DESCRIPTION OF THE TASK – Please return the passage of the deep-sea mining article below word for word, starting at the words "The agreement comes" and ending after "International Trade Law.".

EXTRACTED TEXT –

____

When Pacific leaders gather to discuss the future of deep-sea mining, the

conversation often centers on economic opportunity. For Tonga, that

promise has come with a complicated legal trade-off now drawing scrutiny

across the region.


A recent legal analysis by the Pacific Network on Globalization, or PANG,

raises questions about a sponsorship agreement between Tonga and Tonga

Offshore Mining Ltd. The report suggests the deal may grant sweeping

protections to the investor while limiting Tonga’s ability to regulate its own

resources.


“It is not possible to select just one provision, as the package of rights, plus

jurisdiction, enforcement and termination, cumulatively create a deeply

problematic agreement,” said Adam Wolfenden, PANG’s deputy coordinator.

“The additional provision that requires Tonga to do all things reasonably

necessary to give effect to TOML having the full benefit of the agreement

is the broadest, most uncertain and most unpredictable.”


The agreement comes at a time when Pacific island countries are weighing the

potential benefits of deep-sea mining against environmental risks and evolving international rules. Discussions are ongoing at the International Seabed Authority, which is still developing a regulatory framework for the

industry.


One of the most significant concerns raised in the analysis involves the location

for dispute resolution. Under the agreement, legal challenges would be heard in Singapore under the U.N. Commission on International Trade Law.

____

PROVIDED INFORMATION –
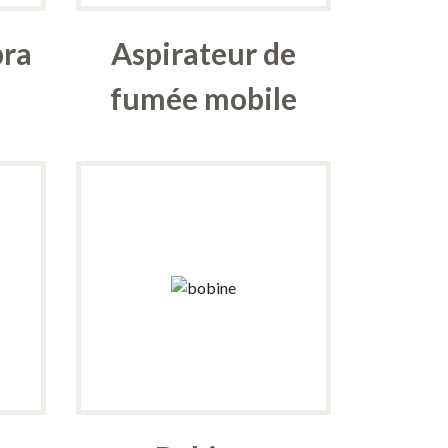
bra
Aspirateur de
fumée mobile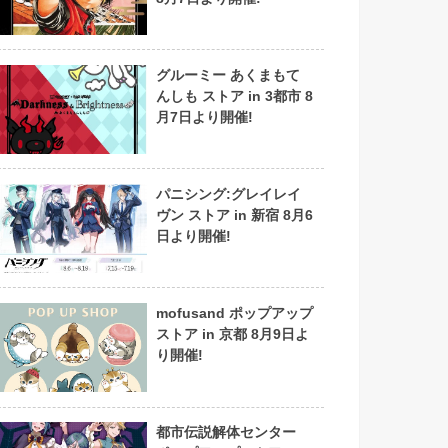
グルーミー あくまもて
んしも ストア in 3都市 8
月7日より開催!
パニシング:グレイレイ
ヴン ストア in 新宿 8月6
日より開催!
mofusand ポップアップ
ストア in 京都 8月9日よ
り開催!
都市伝説解体センター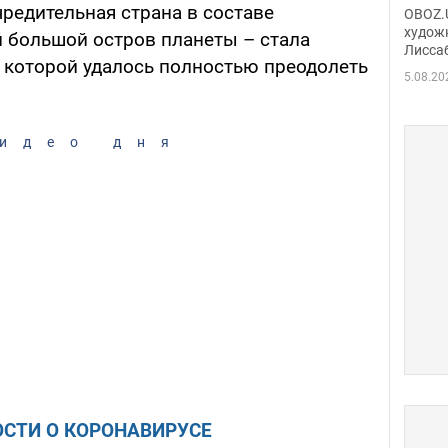
Аллы
редительная страна в составе
OBOZ.U
сына
худож
 большой остров планеты – стала
Лисса
Порт
, которой удалось полностью преодолеть
деть
5.08.20
идео дня
СТИ О КОРОНАВИРУСЕ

____

ANSWER BELOW –
The agreement comes at a time when Pacific island countries are weighing the

potential benefits of deep-sea mining against environmental risks and evolving international rules. Discussions are ongoing at the International Seabed Authority, which is still developing a regulatory framework for the

industry.


One of the most significant concerns raised in the analysis involves the location

for dispute resolution. Under the agreement, legal challenges would be heard in Singapore under the U.N. Commission on International Trade Law.